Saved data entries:
━━━━━━━━━━━━━━━━
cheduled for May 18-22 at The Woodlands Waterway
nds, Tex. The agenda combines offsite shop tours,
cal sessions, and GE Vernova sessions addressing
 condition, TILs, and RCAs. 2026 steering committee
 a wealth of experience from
━━━━━━━━━━━━━━━━
About this exercise: Which lines run from the one containing "condition, TILs, and" to the end of the records? Transcribe exactly those, both ends included.

Exercise solution:
 condition, TILs, and RCAs. 2026 steering committee
 a wealth of experience from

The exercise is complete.